Wednesday, October 03, 2007

San Jose Mercury: Cal riding higher than tree people

Here is the link.

NO. 3 BEARS CAN CHART THEIR OWN BCS DESTINY

Ann Killion

Never, in the history of college football, has there been a team like the Cal Bears.  That's not just breathless newbie football excitement talking. I mean it: There has never been a team like Cal. Never before has the No. 3 team in the country had people living in the trees outside its football stadium. "Probably not," laughed Coach Jeff Tedford on Tuesday.

The Bears are on a roll. Saturday, they won their fifth consecutive game and saw other top teams collapse. Sunday, they earned their highest ranking since 1952. And Monday, a judge issued an injunction that might allow the university to evict the tree sitters. Those are the colorful folks who have spent 10 months living in the oaks outside Memorial Stadium, protesting the proposed removal of the trees to make way for an "athletic performance center" as part of a new stadium plan. No other football powerhouse in the country can make such a claim.

But that's the deal at Cal. The new facility is crucial to keeping Tedford happy, which is crucial to keeping Cal a national powerhouse. But the new facility will be in Berkeley - and there's the catch. That's part of trying to transform this town into a West Coast version of Gainesville, Fla. Tedford knows that now. "But I didn't know it then," he said, referring to his arrival in Berkeley in 2001. (An aside on the trees: It's not an ancient grove. The trees were planted in the early 1920s as landscaping for the new stadium. But their presence is part of the reason Memorial Stadium is one of the most beautiful venues in the country and Cal is one of the best game-day experiences, whether the Bears have been good, lousy or - now - potentially great. The trees were there when my father lived next door at the I-house in the early 1930s and they could be there long after Tedford is earning riches in the NFL. Can't we find a compromise?)  Tedford doesn't pay attention to the tree people, who are considered a health hazard because trees don't have (a) indoor plumbing or (b) stoves. Sanitation and propane use are big concerns. Tedford doesn't drop by on his way to work to beg the tree people to end their protest nor to update them on his team's progress. "I don't mind it," Tedford said. "Everybody's got to have something to believe in."

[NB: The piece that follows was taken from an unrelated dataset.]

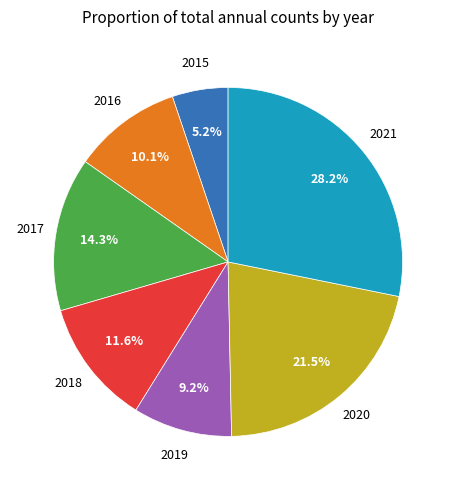

Is there any slice that represents more than half of the pie?

No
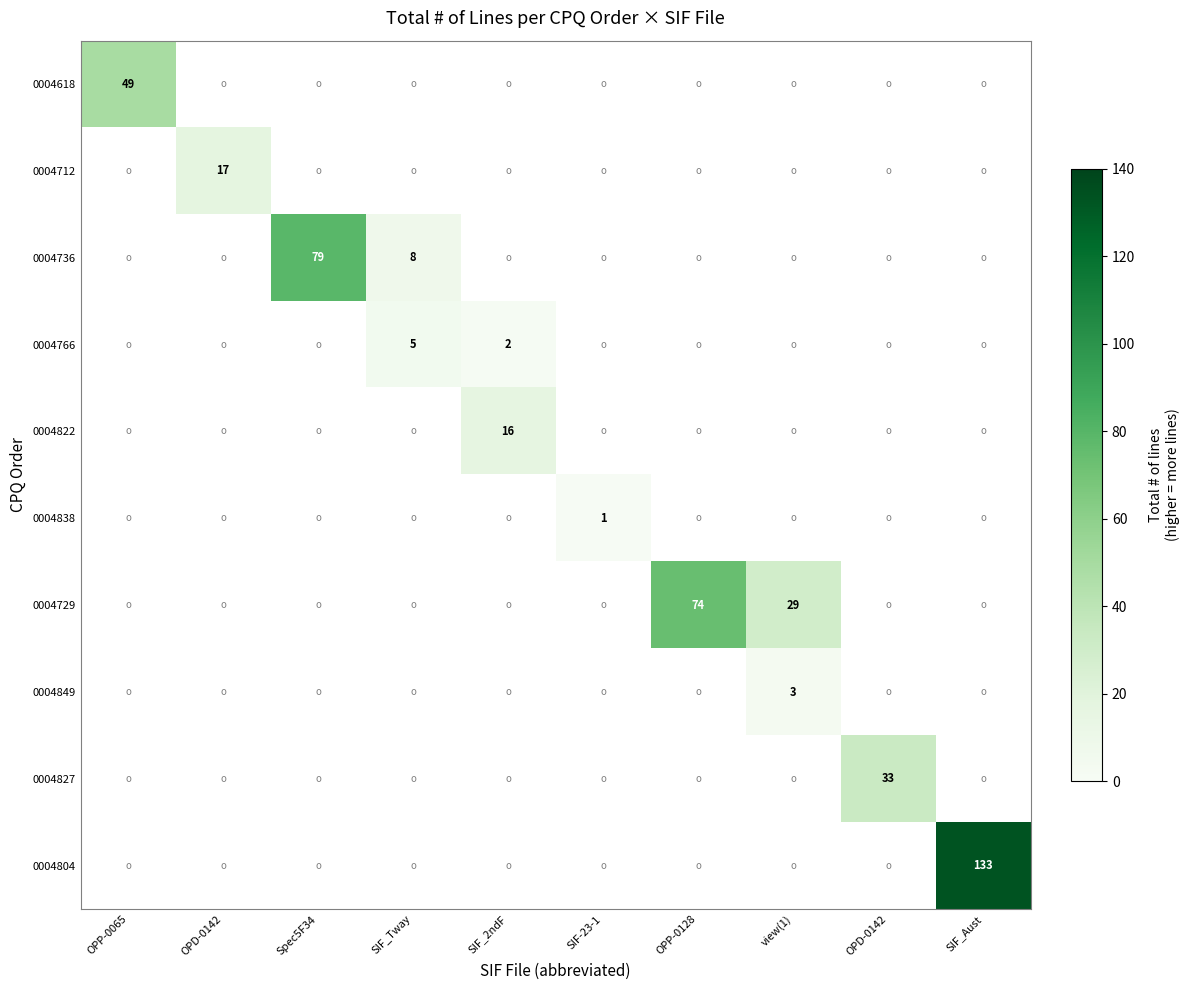

How many data points does each series have?

10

For the non-Oak lover at Cal, Tedford is what they believe in and Cal football is their church. The Bears are set up beautifully right now. By beating a highly ranked team on the road on the same day that the third-, fourth- and seventh-ranked teams lost, Cal was able to leap to No. 3, though it's debatable whether Cal really is the third-best team in the country. "Until December or January gets here, that stuff means nothing," Tedford said. "There's no difference between 10th or sixth or third. It doesn't mean anything." Well, it does mean something. It means more attention to everything (including Camp Oak Tree). It means a lot to impressionable high school kids - as Tedford will see this weekend when he hits the local recruiting trail. It's important to DeSean Jackson, whose Heisman campaign will be taken far more seriously. And, since Cal controls its destiny, it means that any future loss will be huge. The Bowl Championship Series rankings start in two weeks. To qualify for a BCS game, a team must win its conference or have nine victories and a top-14 ranking. Cal, 5-0 with seven games remaining, could easily meet the criteria. Cal could win the Pacific-10, though the betting money is on USC, which will also be 5-0 after this weekend's beat-down of Stanford. But Cal has three trap games on its schedule: at UCLA on Oct. 20; at Arizona State on Oct. 27; and at Washington on Nov. 17.

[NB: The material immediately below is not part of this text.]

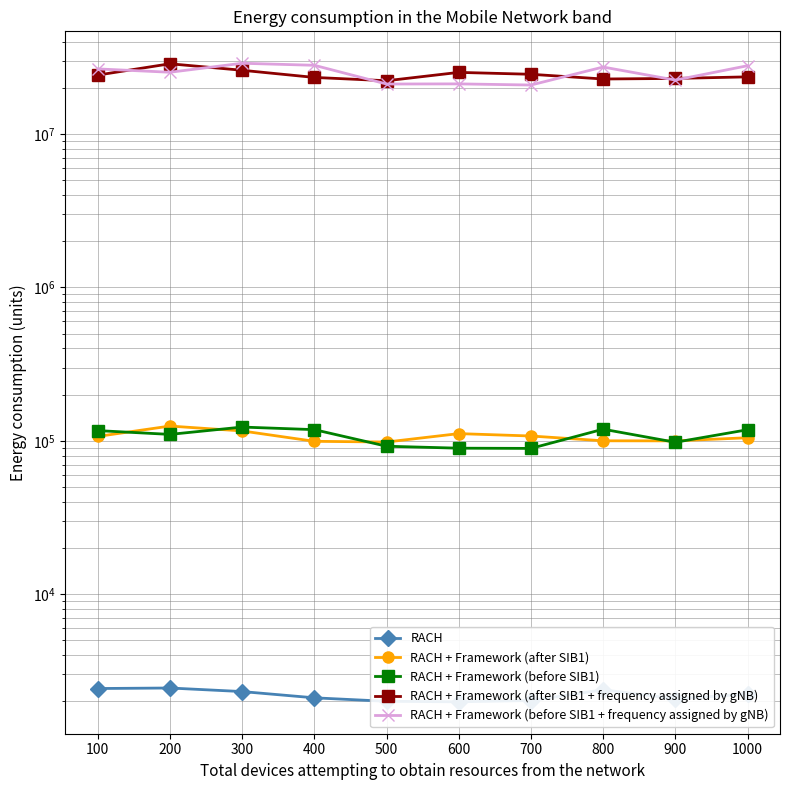

List the labels in order of RACH value, smallest first.

600, 500, 700, 900, 400, 1000, 300, 800, 100, 200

Though Cal appears to be superior to all three opponents, each game is dangerous. All three are on the road. The first two precede the USC showdown. Tedford doesn't believe teams look ahead, but his players confessed to doing it last season, losing to lowly Arizona the week before traveling to USC. The Washington game is a trap because it comes the week after USC. Win or lose, the Bears will need to refocus. The Washington game was moved from this week, giving Cal a welcome off week in midseason. But it makes for a potentially tough game at what could be a must-win time for the Bears. But for now Cal is happy to be part of the national championship equation, the only powerhouse ever to wonder about both the mystery of national rankings and how tree dwellers conduct their personal hygiene.